After living in the North for some time, my great-uncle, whom we affectionally called Uncle Brother, returned home to visit my great-grandfather Willie Nicholson, an illiterate Southern Black man who worked as a country sharecropper, port laborer, and railroad hand in an effort to create a better way for his children. My great-grandfather endured insults, being called every name in the book. I’m sure he took a beating or two along the way. He was trained not to look into the eyes of a white man, not to walk on the same side of the sidewalk, and to call every white person “mister” or “missus,” regardless of their age, though my great-grandfather was a landowner. He had inherited twenty acres of farmland from his mom, who had received a portion of the land where her mother, Sally McQueen, was enslaved.
Over the years, my great-uncle had watched as his father (my great-grandfather) fought to retain ownership of his land. He saw white people pull out forged deeds for the property, hoping to steal it from his father. My great-uncle discovered that his father had to hire a lawyer so he wouldn’t lose the land. The system was stacked against Black men, and my great-uncle knew it.

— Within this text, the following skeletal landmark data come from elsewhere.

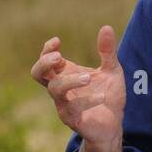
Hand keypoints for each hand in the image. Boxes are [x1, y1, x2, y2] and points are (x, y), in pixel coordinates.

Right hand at [31, 26, 125, 151]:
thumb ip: (108, 51)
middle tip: (59, 57)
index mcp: (66, 74)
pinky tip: (102, 95)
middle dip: (44, 63)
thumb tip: (106, 27)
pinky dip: (87, 100)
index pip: (46, 60)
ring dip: (70, 81)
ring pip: (54, 90)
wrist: (114, 124)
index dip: (47, 50)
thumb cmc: (108, 95)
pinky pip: (72, 108)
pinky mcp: (72, 119)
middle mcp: (61, 88)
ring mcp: (63, 104)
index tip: (57, 41)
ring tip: (88, 77)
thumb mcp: (112, 70)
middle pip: (37, 73)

So, while visiting his father, my great-uncle heard him call a white gas station attendant “sir,” and he lost it. When they climbed back in the car, he exploded, telling my great-grandfather to stop being so polite to all the white men who’d mistreated him for so many years.
As the family story goes, my great-uncle tore into his father. “They ain’t no sirs or misters!” he yelled. It’s said that my great-grandfather didn’t yell back but simply replied that a Black man living in the South has to make some concessions to get along and survive. That was that.
My great-grandfather learned to put on a polite face and call the white men of his community “sir” as his small concession for survival. By doing so, he’d gotten into less trouble than many of his other Black friends, and he’d enjoyed a little more prosperity too.
Times have changed—or at least they’ve been rebranded. Schools celebrate Black History Month. (Though as of the writing of this book, some public schools restrict the teaching of Black history, claiming that it’s “woke” or Marxist.) Companies have diversity and inclusion committees. But even so, as you’ll see throughout this book, there are still many spaces where people of color are silenced, underrepresented, and underserved. You’ll meet a Black military member who was told he was too intimidating, that he should tone it down. You’ll meet a professional athlete who was blackballed by the National Football League for standing against racism. You’ll read about people of color who were arrested for sitting in a restaurant. You’ll see the way systems of racism are woven into the modern fabric of American life. As a result, even in a modern America where slavery and Jim Crow have been abolished, many BIPOC continue to do just what my great-grandfather did—they go along to get along.